Teks untuk Analisis:
Karena itu, seminari bagi keuskupan tidak bisa diabaikan. Seminari sebagai “jantung keuskupan” seharusnya menjadi jantung bagi seorang uskup yang menyadari pentingnya reksa pastoral umat Allah dengan bantuan para imamnya. Hal tersebut juga telah disampaikan dalam Optatam Totius, Dekrit tentang Pembinaan imam bahwa “Seminari Tinggi sungguh perlu bagi pembinaan imam. Seluruh pendidikan seminaris di situ harus bertujuan supaya seturut teladan Tuhan kita Yesus Kristus, Guru, Imam dan Gembala, mereka dibina untuk menjadi Gembala jiwa-jiwa yang sejati” (OT, 4).

Harapan bagi Seminari Tinggi

            Mgr. Tri memilih motto penggembalaannya, “Diligere sicut Christus Dilexit”, Mencintai seperti Kristus telah mencintai (Yoh 15:12). Motto ini menggambarkan dia berusaha hendak mewartakan kasih Kristus kepada seluruh umat Keuskupan Surabaya. Ia ingin menegaskan selama penggembalaannya bukan kasih dirinya yang akan dicurahkan melainkan kasih yang dihayati seperti Kristus mengasihi jemaat-Nya. Kasih inilah yang diharapkannya pula dalam pengembangan pendidikan bagi para calon imam di Keuskupan Surabaya.

Tempat Tahbisan yang dia pilih di samping Seminari Tinggi Providentia Dei adalah  bentuk pesannya bahwa Uskup sangat mengasihi para imam dan umatnya. Ia punya harapan agar pendidikan para calon imam dan pendidikan Katolik menjadi cinta dan hati umat Keuskupan Surabaya. Umat Keuskupan dan para tamu diajak untuk menyadari bahwa Keuskupan sangat mencintai umat Allah  dan melalui pendidikan yang dimiliki Keuskupan diharapkan cinta Kristus semakin tersebar luar bagi umat beriman dan masyarakat.

Informasi yang Diberikan:
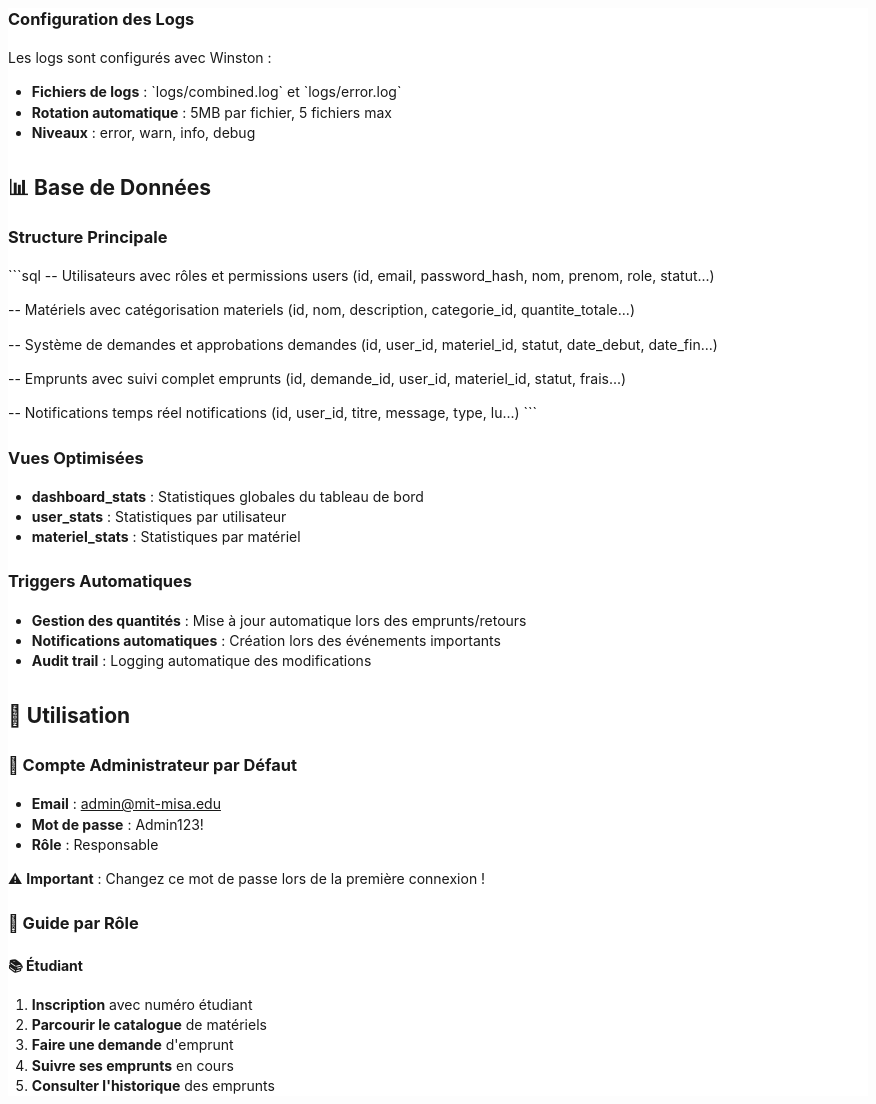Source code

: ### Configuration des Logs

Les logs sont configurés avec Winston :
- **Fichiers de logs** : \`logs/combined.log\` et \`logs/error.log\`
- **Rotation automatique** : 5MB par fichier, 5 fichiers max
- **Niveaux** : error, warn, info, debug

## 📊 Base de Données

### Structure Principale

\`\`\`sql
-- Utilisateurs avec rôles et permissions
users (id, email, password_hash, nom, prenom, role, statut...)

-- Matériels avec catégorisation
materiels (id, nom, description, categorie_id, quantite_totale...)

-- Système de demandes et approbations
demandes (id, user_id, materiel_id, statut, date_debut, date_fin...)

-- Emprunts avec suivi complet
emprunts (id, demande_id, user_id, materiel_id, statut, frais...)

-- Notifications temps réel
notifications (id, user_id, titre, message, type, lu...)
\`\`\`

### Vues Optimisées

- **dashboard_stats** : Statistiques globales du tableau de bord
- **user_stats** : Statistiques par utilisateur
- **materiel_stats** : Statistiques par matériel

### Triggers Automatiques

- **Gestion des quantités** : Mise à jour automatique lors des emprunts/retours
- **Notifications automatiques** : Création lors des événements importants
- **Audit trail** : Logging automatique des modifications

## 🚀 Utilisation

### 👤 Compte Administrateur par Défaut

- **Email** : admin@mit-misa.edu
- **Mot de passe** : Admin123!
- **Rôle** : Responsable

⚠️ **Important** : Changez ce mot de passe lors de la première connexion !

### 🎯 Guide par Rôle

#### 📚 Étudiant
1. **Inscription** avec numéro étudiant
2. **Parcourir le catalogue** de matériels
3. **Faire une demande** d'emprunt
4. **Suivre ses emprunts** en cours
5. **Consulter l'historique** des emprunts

Tugas yang Dikerjakan:
Sebutkan motto penggembalaan yang dipilih Mgr. Tri menurut teks tentang seminari di Keuskupan Surabaya. Entri-entri tersebut tidak diperlukan.

Ruang Jawaban:
Motto penggembalaan Mgr. Tri adalah "Diligere sicut Christus Dilexit", yaitu Mencintai seperti Kristus telah mencintai (Yoh 15:12).